- Problem to work on
The records below hold a stretch from the line with "advertising poster at Rect(169, 239, 192, 254)" through the line with "leafy bush at Rect(346, 254, 398, 311)"; return exactly those lines, ends included, and nothing more.

- Materials provided
—————
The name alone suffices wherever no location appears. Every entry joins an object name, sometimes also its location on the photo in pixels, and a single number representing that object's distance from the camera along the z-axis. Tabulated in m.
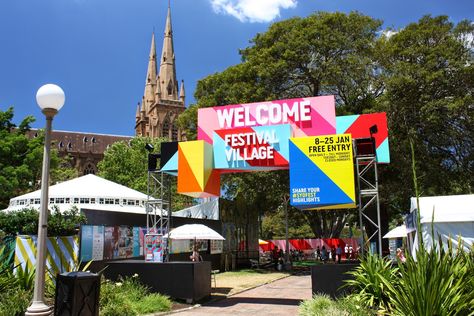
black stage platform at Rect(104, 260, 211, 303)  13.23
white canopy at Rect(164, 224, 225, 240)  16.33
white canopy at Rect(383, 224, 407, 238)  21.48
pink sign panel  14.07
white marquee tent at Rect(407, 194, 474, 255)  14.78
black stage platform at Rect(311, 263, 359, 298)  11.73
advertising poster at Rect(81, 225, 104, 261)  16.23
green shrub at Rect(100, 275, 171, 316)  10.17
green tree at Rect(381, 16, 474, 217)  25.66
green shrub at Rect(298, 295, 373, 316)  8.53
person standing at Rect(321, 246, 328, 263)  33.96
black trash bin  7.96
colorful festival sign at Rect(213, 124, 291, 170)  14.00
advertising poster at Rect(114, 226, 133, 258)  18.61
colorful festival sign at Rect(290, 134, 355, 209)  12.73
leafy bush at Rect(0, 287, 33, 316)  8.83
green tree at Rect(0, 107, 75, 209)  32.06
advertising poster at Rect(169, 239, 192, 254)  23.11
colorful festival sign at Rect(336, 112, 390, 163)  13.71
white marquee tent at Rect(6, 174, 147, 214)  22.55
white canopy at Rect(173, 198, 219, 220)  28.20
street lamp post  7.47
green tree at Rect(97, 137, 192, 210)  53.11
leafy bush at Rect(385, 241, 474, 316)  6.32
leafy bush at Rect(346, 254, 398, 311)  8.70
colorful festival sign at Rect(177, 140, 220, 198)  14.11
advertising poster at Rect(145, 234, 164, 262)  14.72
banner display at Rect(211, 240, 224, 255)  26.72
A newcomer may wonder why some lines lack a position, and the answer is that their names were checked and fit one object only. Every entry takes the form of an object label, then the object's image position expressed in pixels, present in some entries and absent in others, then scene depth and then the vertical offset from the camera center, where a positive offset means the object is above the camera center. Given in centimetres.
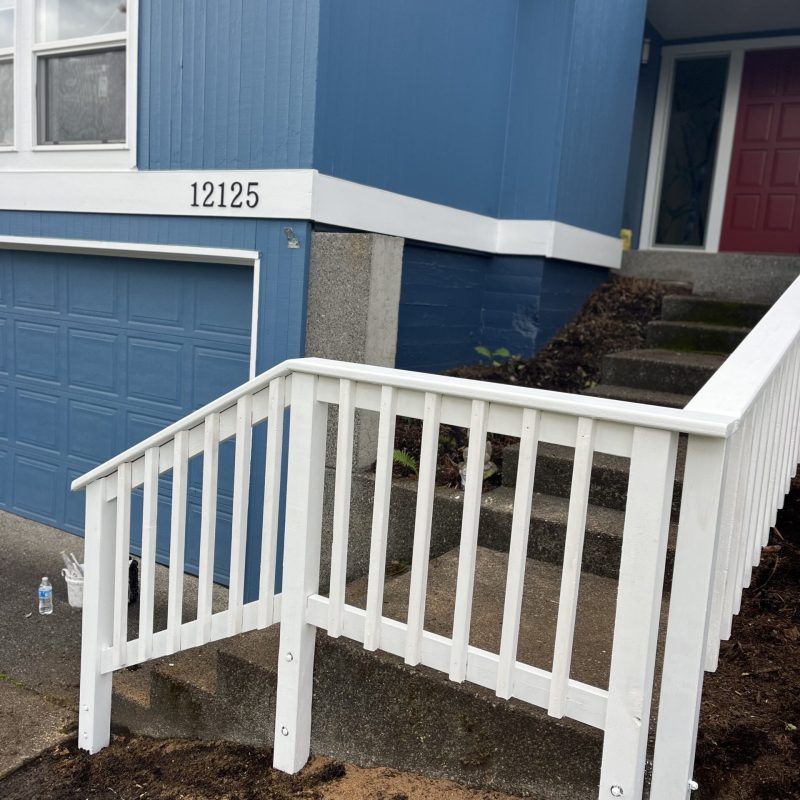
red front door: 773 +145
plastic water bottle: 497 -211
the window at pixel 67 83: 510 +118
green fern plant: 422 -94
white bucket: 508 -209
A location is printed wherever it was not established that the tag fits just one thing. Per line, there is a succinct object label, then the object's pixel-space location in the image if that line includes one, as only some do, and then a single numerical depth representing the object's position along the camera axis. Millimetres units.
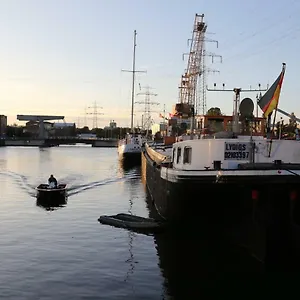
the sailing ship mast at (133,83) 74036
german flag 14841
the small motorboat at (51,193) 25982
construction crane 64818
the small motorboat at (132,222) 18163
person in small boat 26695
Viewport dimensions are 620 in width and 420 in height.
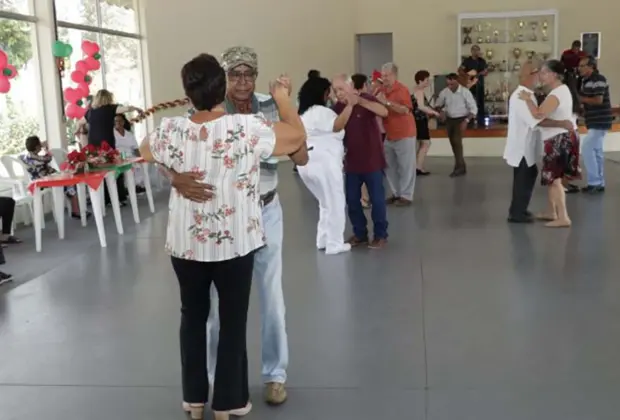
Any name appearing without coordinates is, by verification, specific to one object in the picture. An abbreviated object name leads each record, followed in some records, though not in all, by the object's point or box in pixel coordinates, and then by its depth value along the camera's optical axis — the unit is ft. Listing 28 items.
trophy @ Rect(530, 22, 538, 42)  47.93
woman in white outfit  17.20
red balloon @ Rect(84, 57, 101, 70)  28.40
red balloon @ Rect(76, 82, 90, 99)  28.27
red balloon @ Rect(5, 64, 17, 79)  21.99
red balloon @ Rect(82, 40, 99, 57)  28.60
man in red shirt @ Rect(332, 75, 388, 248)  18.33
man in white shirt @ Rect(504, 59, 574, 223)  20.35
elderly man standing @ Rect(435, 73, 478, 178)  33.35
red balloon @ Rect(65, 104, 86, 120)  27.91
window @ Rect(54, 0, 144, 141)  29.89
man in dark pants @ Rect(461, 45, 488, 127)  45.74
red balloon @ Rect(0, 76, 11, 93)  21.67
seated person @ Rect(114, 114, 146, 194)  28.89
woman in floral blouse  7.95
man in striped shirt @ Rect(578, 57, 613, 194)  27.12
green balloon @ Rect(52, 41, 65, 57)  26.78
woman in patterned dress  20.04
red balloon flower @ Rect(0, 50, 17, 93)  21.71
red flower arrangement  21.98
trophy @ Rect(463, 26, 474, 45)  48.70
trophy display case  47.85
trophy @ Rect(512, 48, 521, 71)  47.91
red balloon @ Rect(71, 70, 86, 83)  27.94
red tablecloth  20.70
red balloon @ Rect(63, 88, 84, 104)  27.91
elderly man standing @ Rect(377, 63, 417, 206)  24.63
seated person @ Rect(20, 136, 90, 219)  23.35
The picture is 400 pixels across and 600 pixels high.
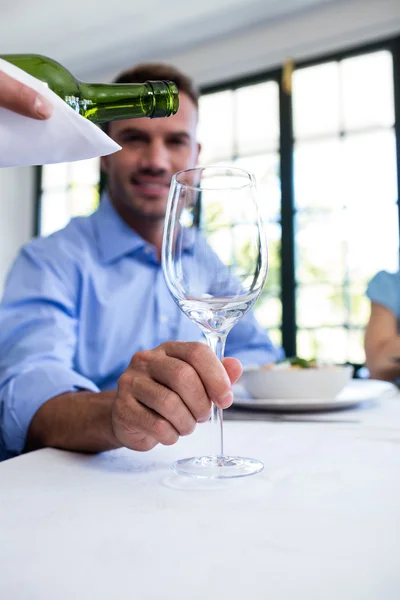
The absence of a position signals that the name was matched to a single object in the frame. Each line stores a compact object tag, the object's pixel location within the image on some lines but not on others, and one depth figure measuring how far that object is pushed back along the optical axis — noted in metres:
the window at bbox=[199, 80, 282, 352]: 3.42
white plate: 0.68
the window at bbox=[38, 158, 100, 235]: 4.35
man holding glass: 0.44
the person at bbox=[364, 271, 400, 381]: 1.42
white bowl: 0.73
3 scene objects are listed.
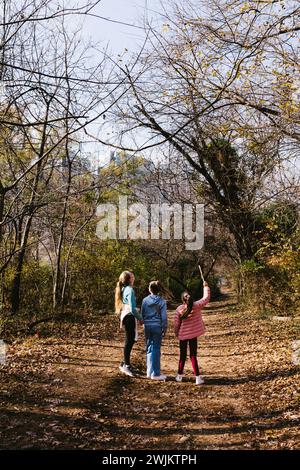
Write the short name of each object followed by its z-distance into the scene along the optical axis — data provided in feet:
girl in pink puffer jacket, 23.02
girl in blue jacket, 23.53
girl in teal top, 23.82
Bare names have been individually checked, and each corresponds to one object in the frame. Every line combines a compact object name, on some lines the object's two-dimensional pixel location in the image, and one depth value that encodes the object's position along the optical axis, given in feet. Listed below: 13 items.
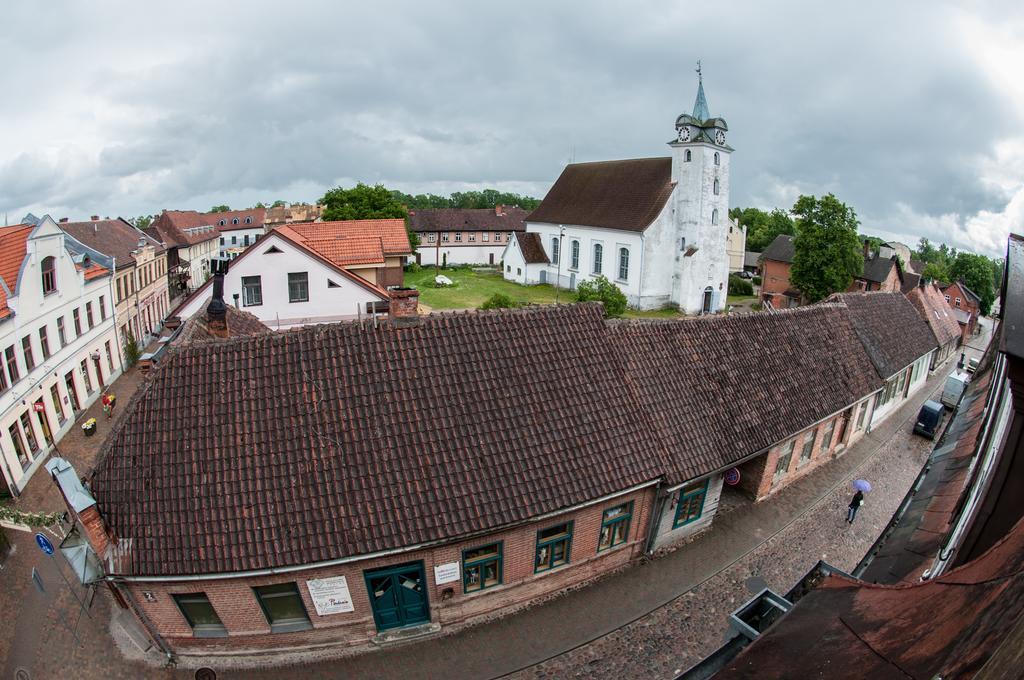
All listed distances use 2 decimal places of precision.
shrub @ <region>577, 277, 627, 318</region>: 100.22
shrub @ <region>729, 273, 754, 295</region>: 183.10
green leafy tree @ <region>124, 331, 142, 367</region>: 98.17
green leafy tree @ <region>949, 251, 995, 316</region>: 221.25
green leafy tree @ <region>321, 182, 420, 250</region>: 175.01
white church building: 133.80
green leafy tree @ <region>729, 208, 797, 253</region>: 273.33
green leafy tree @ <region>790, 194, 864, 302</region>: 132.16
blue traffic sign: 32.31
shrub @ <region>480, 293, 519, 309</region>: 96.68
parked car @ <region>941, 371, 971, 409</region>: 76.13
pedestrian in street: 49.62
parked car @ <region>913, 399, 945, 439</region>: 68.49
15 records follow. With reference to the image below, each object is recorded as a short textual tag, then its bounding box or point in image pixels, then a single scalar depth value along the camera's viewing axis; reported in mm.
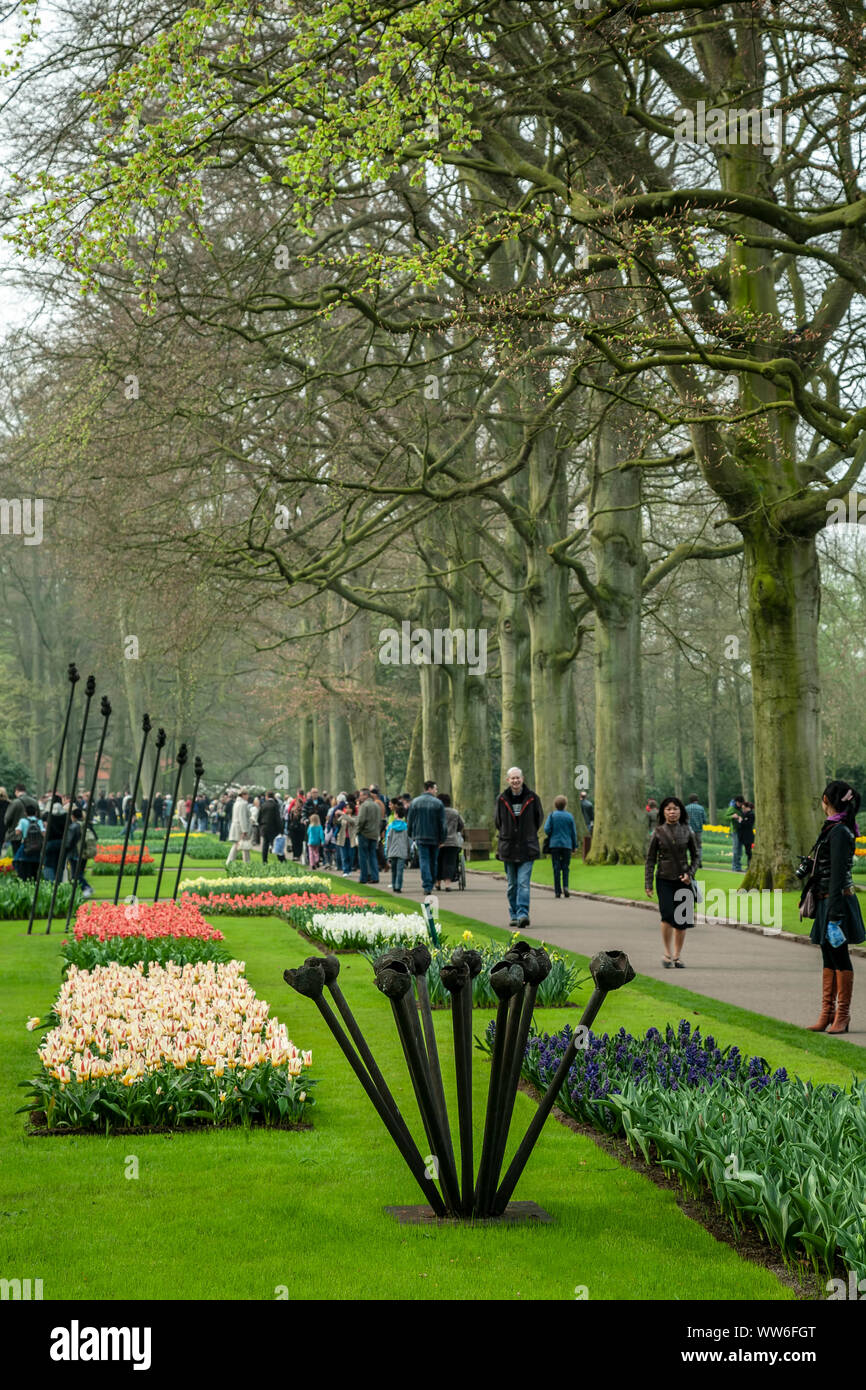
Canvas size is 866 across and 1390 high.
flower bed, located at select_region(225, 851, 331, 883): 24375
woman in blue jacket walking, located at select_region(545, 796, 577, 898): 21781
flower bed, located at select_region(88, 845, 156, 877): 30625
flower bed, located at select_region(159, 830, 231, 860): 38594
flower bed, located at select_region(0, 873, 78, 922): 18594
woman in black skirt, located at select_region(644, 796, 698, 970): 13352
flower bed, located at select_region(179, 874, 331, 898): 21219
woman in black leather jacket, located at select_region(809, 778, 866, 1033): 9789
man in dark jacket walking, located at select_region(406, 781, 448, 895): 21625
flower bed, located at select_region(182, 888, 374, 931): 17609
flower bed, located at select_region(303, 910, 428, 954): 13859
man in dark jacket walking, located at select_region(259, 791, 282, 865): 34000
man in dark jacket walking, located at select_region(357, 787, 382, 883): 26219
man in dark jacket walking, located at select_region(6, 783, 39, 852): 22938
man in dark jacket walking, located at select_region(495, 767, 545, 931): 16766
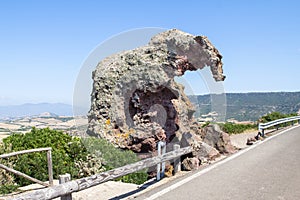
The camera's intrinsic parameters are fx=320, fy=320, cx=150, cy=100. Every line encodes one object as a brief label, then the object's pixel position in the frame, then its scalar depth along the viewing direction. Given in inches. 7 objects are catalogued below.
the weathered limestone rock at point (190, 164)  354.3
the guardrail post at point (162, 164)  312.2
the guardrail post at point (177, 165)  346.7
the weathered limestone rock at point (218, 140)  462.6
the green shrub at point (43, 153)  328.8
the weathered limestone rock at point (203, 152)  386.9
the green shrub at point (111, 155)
—————
- Task solution
advertising poster at Rect(169, 239, 192, 254)  23.11
colorful festival sign at Rect(336, 112, 390, 163)  13.71
white marquee tent at Rect(6, 174, 147, 214)  22.55
white canopy at Rect(173, 198, 219, 220)  28.20
street lamp post  7.47
green tree at Rect(97, 137, 192, 210)  53.11
leafy bush at Rect(385, 241, 474, 316)  6.32
leafy bush at Rect(346, 254, 398, 311)  8.70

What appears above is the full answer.